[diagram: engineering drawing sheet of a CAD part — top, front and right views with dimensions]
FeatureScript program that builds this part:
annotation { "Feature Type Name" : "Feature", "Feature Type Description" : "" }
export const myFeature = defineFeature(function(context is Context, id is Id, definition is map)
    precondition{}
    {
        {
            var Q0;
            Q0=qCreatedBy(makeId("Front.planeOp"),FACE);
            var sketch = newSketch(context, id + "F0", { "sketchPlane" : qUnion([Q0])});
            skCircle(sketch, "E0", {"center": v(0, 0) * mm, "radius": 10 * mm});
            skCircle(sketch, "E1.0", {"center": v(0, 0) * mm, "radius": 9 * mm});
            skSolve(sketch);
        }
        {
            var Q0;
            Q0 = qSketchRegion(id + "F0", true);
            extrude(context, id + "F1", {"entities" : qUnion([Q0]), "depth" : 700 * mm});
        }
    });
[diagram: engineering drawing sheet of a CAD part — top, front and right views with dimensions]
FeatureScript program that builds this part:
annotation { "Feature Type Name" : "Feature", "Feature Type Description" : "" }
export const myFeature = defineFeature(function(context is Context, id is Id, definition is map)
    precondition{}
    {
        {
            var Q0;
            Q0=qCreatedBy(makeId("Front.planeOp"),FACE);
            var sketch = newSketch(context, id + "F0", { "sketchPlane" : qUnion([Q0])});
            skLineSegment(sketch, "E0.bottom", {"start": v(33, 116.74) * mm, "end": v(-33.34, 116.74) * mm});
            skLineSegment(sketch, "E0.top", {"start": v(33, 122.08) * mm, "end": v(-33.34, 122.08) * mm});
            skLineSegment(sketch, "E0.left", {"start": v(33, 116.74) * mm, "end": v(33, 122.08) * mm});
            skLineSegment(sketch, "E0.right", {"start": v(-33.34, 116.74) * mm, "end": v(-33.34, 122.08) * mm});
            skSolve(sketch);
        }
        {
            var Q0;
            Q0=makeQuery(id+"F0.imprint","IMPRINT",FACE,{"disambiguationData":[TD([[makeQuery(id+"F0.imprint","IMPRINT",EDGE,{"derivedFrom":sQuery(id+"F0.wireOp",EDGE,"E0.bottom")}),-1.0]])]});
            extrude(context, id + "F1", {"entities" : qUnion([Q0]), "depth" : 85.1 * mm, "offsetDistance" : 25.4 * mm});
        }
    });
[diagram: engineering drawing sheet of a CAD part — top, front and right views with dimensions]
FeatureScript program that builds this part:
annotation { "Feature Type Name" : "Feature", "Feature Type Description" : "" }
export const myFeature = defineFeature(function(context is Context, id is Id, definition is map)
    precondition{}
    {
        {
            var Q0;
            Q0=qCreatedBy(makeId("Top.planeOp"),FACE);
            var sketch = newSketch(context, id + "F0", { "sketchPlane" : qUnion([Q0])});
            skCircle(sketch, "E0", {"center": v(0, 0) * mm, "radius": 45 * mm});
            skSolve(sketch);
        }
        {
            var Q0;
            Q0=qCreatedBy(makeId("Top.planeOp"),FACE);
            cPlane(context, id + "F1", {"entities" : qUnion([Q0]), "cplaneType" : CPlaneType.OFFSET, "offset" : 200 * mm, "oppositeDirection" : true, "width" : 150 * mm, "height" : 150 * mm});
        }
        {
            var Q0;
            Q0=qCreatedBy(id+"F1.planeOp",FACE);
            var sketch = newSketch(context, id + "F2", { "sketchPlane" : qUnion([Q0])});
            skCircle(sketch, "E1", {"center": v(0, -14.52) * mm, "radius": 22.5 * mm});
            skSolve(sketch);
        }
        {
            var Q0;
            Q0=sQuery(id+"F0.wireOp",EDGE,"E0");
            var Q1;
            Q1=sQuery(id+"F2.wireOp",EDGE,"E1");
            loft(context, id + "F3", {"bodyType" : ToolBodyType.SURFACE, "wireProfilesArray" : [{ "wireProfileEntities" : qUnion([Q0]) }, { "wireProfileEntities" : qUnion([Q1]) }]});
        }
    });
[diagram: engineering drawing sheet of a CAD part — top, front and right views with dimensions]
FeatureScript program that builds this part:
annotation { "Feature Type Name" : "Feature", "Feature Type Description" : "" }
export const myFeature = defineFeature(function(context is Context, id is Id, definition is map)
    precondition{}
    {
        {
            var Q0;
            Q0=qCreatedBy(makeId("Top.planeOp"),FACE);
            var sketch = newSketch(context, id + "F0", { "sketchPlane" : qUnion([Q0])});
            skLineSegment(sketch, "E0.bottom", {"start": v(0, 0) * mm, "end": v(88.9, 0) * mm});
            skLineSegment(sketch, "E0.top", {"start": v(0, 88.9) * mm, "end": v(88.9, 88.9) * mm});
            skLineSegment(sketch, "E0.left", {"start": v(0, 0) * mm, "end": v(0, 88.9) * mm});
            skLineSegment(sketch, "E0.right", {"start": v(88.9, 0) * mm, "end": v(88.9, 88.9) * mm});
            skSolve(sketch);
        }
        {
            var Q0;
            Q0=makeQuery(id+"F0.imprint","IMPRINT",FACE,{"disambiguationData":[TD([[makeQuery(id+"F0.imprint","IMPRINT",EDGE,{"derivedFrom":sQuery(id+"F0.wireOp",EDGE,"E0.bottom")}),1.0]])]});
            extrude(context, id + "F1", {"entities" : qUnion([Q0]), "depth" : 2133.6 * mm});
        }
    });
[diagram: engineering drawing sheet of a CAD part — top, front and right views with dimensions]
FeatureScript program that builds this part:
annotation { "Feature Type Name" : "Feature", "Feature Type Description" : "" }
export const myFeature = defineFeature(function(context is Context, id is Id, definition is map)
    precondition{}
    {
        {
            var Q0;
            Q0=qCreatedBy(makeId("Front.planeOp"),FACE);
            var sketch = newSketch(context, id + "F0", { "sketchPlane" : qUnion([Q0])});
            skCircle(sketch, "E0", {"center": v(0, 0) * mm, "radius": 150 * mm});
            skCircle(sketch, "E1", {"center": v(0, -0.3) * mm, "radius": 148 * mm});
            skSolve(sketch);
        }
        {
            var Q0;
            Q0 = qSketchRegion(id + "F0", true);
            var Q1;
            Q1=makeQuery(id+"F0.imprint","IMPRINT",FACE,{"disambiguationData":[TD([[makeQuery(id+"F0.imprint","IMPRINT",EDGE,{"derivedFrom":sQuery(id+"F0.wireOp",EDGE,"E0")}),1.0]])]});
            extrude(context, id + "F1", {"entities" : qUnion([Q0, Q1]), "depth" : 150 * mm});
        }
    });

• • •

_YOUR TASK_. Report how many lines of the data contain the string "wireOp", treating case as significant, and give only that number.

_REPLY TO THE TASK_. 5